FRAGMENTO DE TEXTO:

La traición de asesinar al camarada

El sábado por la noche, Juan Manuel Escobar (22), Alex Guillenea (25) y Alan Rodríguez (31), tres infantes de Marina custodiaban una vieja antena de radar, cerca de la Fortaleza del Cerro, en Montevideo, en una pequeña cabaña. Un exmarino que cumplió funciones en el mismo lugar hasta marzo pasado cuando fue dado de baja, aprovechando que conocía a quienes allí se encontraban, vio facilitado el acceso y a sangre fría asesinó brutalmente a los dos que estaban en la sala, escuchando música con los auriculares puestos, y al tercero que dormía en el cuarto.
El domingo por la mañana el país fue conmovido con la noticia. Tres integrantes de las Fuerzas Armadas asesinados, en principio, para robarles las armas, que serían vendidas para convertir ese dinero mal habido en droga. No se sorprendieron cuando vieron al asesino. Entrenados para actuar ante cualquier contingencia violenta no imaginaron que un excamarada iba a cometer tal atrocidad, iba a terminar con sus vidas y sus proyectos.
No lo imaginaron porque los camaradas son aquellos con quienes se comparte ese momento crucial de poner en riesgo la vida ante una acción cruenta e incluso cada uno está dispuesto a dar su vida por otro de su clase. Todas las guerras están repletas de esas historias de coraje y sentido de cuerpo. No hay traición mayor que asesinar a un camarada de armas. Pero la droga parece estar por encima de todo, y este asesino y drogadicto (eso no lo exime del castigo que merece) resulta ser, tristemente, un ejemplo.
Llegó esa noche, asesinó a los tres infantes de Marina y se fue a la casa de unos amigos, pensando solo en cuánto dinero iba a obtener por las tres pistolas Glock. Las fuerzas de seguridad, con el empuje del repudio nacional, en pocas horas lo capturaron junto a sus cómplices y fue formalizado por homicidio muy especialmente agravado.
Queda aun mucho camino para su condena y para que pague con largos años de cárcel la infamia de traicionar la confianza de quienes llegaron a verlo como un igual. La primera imagen que nos asalta de este asesino es la de un sicópata, alguien que actúa para conseguir su propio beneficio, sin reaccionar ante el sufrimiento de los demás, pero siendo plenamente consciente de lo que está bien y de lo que está mal.

LOS DATOS:
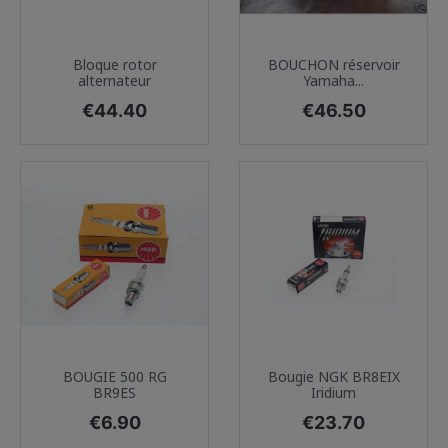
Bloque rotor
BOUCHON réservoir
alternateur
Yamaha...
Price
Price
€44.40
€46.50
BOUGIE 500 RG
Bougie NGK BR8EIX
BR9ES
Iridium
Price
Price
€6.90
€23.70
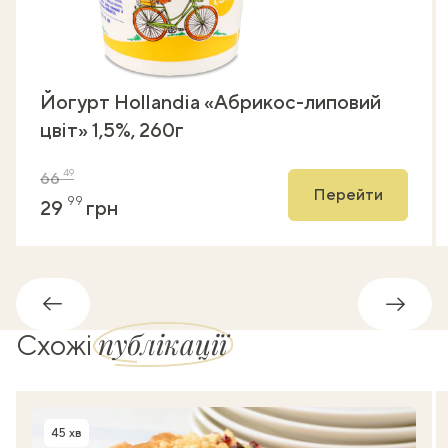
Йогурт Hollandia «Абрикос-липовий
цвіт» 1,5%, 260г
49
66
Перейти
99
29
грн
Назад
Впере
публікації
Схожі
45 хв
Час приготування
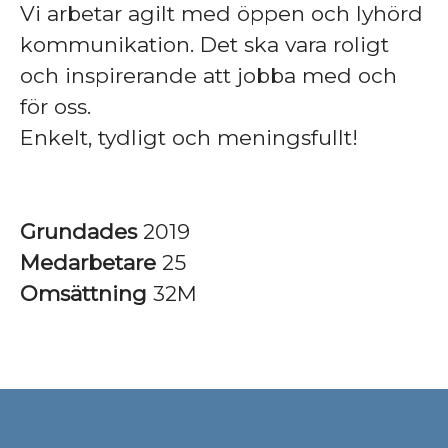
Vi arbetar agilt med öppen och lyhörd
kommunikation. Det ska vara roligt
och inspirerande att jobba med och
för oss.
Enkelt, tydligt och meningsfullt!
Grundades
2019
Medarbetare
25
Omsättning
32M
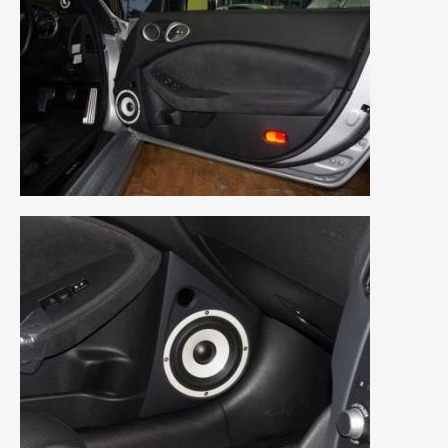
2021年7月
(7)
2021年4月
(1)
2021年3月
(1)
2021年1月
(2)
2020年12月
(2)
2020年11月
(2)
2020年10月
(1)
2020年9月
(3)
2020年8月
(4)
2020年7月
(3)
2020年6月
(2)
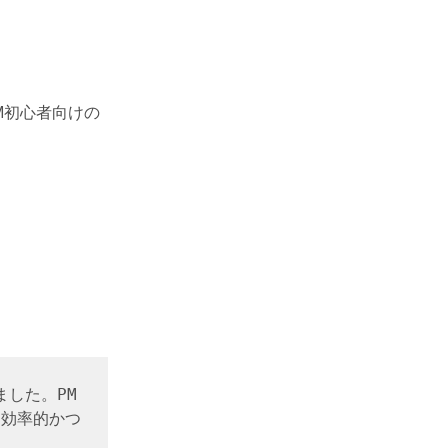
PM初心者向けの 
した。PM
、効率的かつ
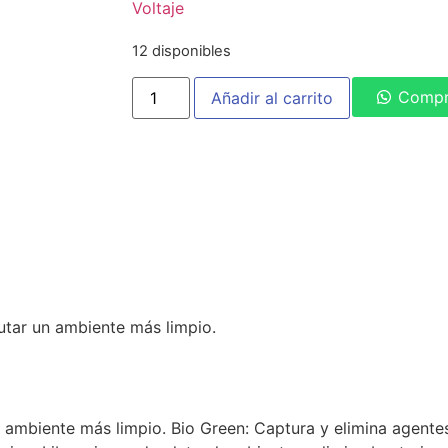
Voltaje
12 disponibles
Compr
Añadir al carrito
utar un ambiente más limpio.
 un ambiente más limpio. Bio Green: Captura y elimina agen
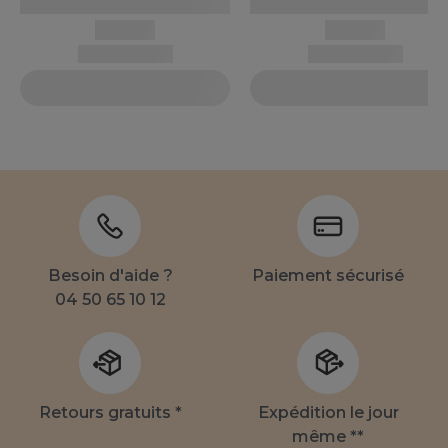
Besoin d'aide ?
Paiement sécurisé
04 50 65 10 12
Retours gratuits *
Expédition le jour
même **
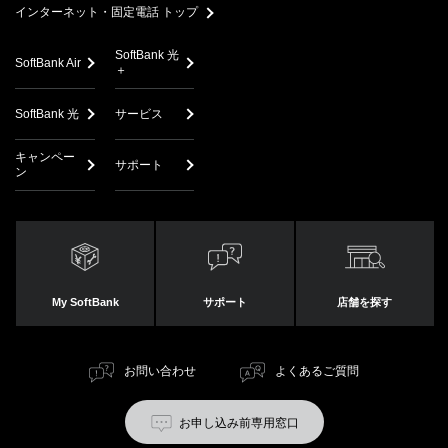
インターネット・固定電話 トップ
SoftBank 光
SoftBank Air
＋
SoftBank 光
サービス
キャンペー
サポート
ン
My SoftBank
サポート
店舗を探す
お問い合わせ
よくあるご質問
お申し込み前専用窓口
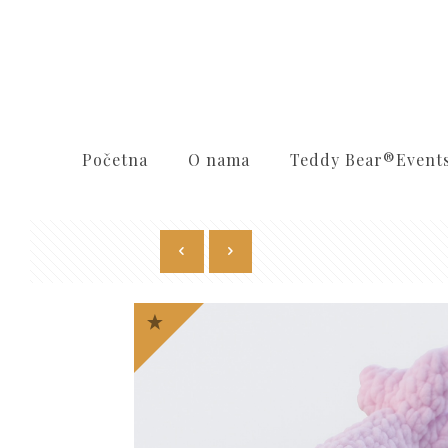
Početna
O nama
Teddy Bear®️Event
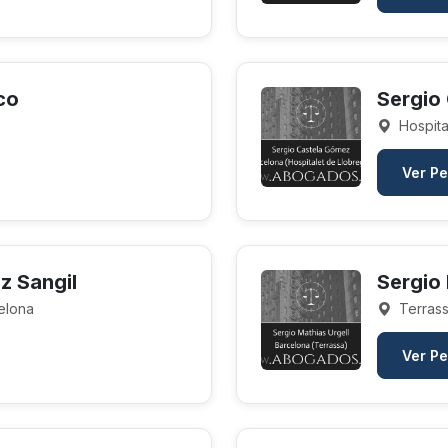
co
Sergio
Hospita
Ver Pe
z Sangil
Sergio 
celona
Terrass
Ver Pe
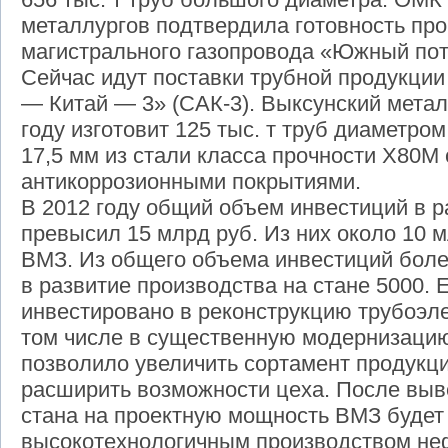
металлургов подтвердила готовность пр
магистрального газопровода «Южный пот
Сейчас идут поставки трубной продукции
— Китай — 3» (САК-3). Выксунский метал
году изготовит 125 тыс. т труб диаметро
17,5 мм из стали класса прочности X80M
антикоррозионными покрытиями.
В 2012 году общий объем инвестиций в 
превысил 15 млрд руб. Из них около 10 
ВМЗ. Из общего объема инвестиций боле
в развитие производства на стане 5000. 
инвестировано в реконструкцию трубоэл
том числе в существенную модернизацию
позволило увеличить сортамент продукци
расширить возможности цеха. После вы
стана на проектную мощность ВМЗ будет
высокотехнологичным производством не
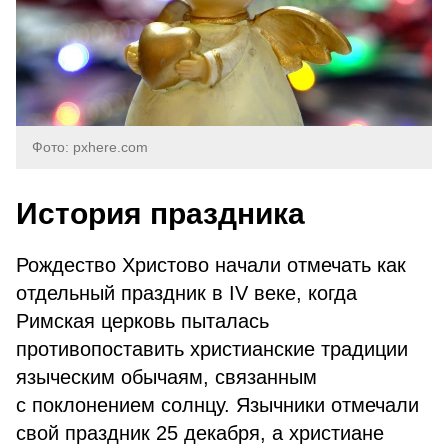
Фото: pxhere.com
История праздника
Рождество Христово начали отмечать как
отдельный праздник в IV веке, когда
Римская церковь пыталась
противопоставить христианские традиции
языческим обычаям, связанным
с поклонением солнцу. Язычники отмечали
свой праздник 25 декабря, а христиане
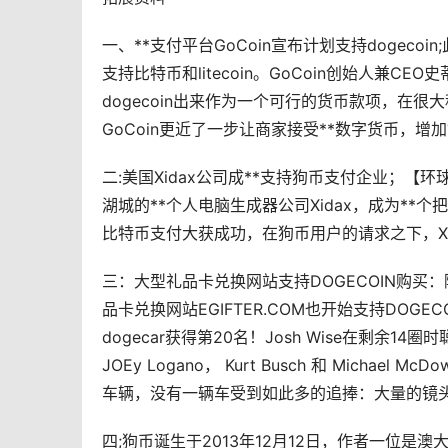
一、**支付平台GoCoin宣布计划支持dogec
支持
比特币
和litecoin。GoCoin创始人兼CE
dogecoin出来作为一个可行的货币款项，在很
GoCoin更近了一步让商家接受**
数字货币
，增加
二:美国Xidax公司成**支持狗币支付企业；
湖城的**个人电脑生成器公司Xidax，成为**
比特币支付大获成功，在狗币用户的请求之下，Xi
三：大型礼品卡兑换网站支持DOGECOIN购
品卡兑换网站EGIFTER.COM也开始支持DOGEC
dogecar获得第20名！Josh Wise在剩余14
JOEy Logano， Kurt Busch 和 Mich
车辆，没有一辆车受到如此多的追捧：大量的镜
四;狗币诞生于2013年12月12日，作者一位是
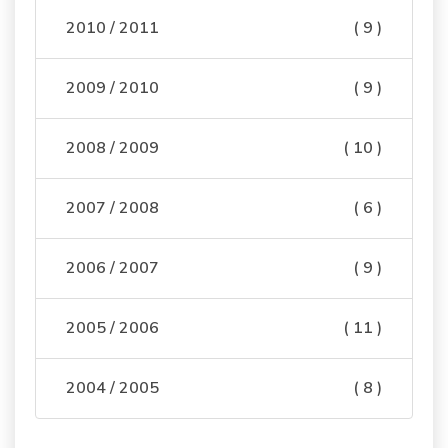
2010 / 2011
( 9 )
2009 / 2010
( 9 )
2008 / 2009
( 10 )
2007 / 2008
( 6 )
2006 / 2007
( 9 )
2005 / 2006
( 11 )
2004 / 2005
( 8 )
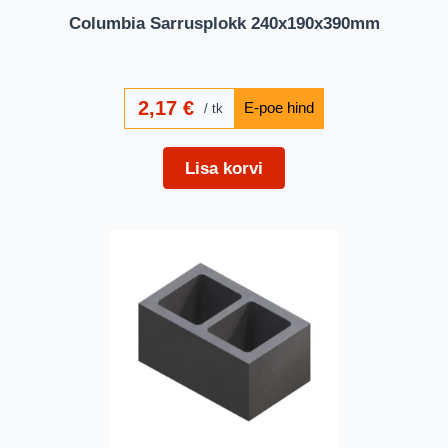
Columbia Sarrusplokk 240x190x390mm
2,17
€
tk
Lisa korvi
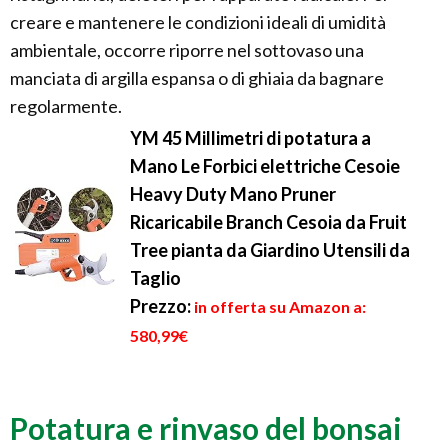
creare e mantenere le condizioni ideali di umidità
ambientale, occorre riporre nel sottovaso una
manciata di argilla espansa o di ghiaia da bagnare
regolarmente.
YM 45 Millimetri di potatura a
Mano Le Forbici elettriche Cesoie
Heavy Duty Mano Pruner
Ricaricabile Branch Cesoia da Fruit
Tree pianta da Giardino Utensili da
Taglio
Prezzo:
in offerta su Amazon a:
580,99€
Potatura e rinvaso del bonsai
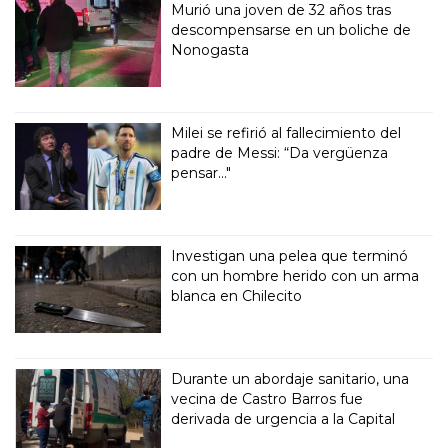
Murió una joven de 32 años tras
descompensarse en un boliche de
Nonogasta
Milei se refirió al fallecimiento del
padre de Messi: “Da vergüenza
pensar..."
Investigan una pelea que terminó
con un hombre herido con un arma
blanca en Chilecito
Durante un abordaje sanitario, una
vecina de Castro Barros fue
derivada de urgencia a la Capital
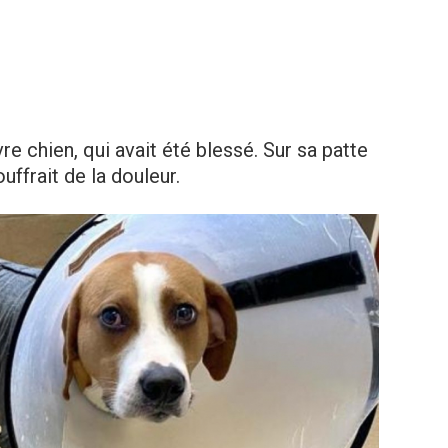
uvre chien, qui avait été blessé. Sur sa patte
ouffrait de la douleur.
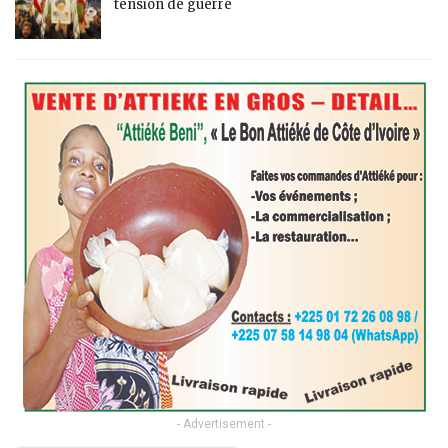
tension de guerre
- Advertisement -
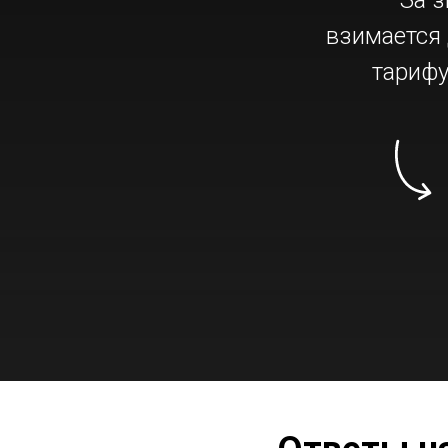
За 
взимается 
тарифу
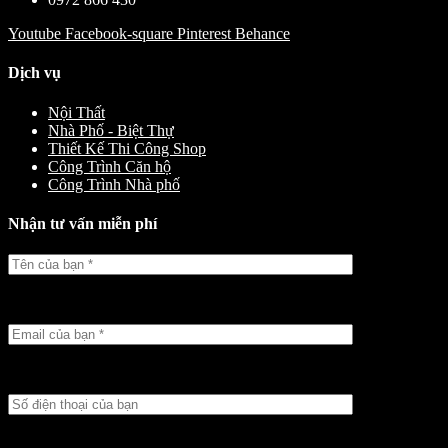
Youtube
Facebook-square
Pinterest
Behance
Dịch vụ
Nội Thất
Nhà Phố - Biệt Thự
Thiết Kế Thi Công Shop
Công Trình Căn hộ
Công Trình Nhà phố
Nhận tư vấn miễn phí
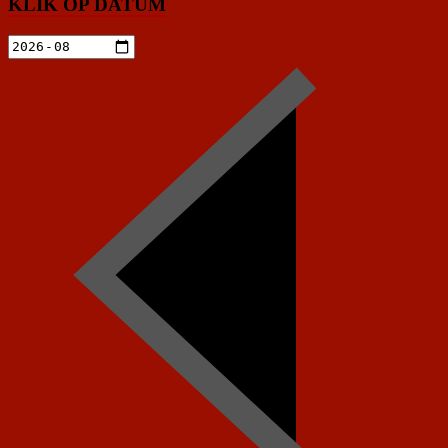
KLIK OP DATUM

REQUISITOS DE TAREAS:
A. Según el texto sobre el asesinato de los tres infantes de Marina, ¿qué armas pensaba vender el asesino?
B. Prosigue el texto sobre el asesinato de los tres infantes de Marina a partir de su última oración.

RESPUESTAS EN ORDEN:
A. Las tres pistolas Glock.

B.
Todavía permanece en nuestro sentir nacional que Uruguay es uno de los países más tranquilos de América Latina. De hecho, quienes llegan desde lugares proporcionalmente más violentos, dicen lo mismo. Uruguay es un tranquilo lugar donde se puede vivir tranquilo. Pero, cuidado, el país experimenta una escalada de violencia y recientemente empezó a mostrar signos de que se está convirtiendo en una ruta de exportación para el tráfico de drogas y el crimen organizado. No parece este un caso de ese tipo, más bien de un criminal solitario en busca de unos pocos cientos de dólares para satisfacer su frenética adicción.
Sin embargo, la calma por la que destacó Uruguay en las últimas décadas parece haberse interrumpido en años recientes. Solo en 2018 los homicidios aumentaron en 45%, los robos con violencia en 53% y aquellos sin violencia en 23% respecto al año anterior, según datos del Ministerio del Interior.
De hecho, el domingo en que fueron descubiertos los cuerpos de los jóvenes asesinados, hubo otras muertes igualmente repudiables. La del árbitro Andrés Pollero, asesinado para robarle el auto y los filicidios de dos niños de 8 y 10 años y el suicidio de su padre quien tras segar la vida de sus propios hijos llamó a la madre y expareja para contarle el horror y luego matarse.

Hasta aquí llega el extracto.